[Passage to read]
Designer 3 $102 $575,280
Content strategist 1 $144 $270,720
Total $1,964,600

Generally, we advise keeping contracts under $10 million for the entire period of performance, which we usually set at three years (one base and two one-year option periods). An agile software development team will produce a great deal of user value during that time. If the work is scoped appropriately, the team should be able to deliver all the major features that users need.

Software is never "done." Even after three years of performance, an agency should expect to award a contract to another, perhaps smaller, software development team to continue enhancing the software and fixing user issues. If not, user needs and technical needs will continue to change, while the software fails to change to accommodate those needs. In the eyes of the end users, the latest and greatest software will slowly deteriorate to become the hated legacy software.

Communicating cost, schedule, and performance to stakeholders

In the bad old days of software development, an agency painfully detailed out all conceivable requirements, and industry provided a cost and schedule in their bid. This gave the false impression of certainty, because projects rarely ended on time, or on budget, or delivered the functionality that was desired. More often, there were many modifications to the contract to add requirements over time, and the price skyrocketed and the schedule slipped.

With agile development, an agency can give a reasonable estimate for cost and schedule, but the performance is what will change over time based on user research and iterative development.

Cost is calculated by using the labor rates proposed by the winning vendor.

Schedule is the entire period of performance or some subset of that. For example, some agencies want to deliver a minimally viable product (MVP) in the first 9 months of a software development effort. That's great: it gives the agile software development team a timeboxed window to complete a useful but limited set of functionality for users. But the agency should know that the product will not be done at this time, and will continue to get refined and have new features added post-MVP.

Performance is unknown at the start of the project. The agency will have a product vision and a sense of the outcomes they're trying to create for end users, but specific functionality — and the order in which that functionality will be delivered — is unknown and unknowable. Over time, however, an agile software team should be able to provide some estimates about when certain functionality should be delivered.
[/Passage to read]
[Record extracts]
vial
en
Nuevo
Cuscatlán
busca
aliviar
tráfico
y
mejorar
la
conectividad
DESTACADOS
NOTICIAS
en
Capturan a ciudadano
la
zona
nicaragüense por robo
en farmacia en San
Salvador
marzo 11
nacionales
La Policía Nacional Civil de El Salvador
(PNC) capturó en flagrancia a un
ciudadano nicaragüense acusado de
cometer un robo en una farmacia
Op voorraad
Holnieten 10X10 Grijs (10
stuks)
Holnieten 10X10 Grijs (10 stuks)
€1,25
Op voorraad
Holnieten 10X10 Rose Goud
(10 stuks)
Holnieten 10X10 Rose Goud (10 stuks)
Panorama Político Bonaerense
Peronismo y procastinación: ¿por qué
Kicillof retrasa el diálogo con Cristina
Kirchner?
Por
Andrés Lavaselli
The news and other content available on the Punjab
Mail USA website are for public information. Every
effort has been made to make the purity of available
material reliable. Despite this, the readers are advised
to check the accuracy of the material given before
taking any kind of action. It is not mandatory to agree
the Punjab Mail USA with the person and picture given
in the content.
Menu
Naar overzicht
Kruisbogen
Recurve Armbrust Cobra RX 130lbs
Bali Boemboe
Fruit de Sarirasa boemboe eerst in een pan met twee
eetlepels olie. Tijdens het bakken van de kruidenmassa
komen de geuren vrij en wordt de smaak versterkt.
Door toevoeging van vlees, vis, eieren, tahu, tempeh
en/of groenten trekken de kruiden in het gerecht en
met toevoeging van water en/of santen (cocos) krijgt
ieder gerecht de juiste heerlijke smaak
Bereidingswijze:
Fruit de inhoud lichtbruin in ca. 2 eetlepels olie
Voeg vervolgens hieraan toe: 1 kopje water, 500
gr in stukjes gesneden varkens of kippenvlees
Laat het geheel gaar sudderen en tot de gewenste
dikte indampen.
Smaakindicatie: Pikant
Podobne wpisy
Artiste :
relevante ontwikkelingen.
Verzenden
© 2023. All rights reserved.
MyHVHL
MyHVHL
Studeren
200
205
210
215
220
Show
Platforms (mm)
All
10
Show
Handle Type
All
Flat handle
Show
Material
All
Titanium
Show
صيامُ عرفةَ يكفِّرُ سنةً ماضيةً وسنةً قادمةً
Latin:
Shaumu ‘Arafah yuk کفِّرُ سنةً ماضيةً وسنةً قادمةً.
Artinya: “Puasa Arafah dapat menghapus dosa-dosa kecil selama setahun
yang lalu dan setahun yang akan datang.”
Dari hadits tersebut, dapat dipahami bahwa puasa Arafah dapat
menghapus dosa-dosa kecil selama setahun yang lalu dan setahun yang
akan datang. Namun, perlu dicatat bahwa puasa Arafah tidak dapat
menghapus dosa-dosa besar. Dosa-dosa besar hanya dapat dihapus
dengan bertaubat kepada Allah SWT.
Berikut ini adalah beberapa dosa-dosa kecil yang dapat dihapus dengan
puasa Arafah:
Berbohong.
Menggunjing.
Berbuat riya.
[/Record extracts]
Job 1 >> From the passage on agile software contracting, quote the stretch from "Performance is unknown" through "should be delivered.".
Job 2 >> According to the passage on agile software contracting, how long is the period of performance usually set?
The material is separate from the passage on agile software contracting.

Response area 1 >>
Performance is unknown at the start of the project. The agency will have a product vision and a sense of the outcomes they're trying to create for end users, but specific functionality — and the order in which that functionality will be delivered — is unknown and unknowable. Over time, however, an agile software team should be able to provide some estimates about when certain functionality should be delivered.

Response area 2 >> Three years: one base period and two one-year option periods.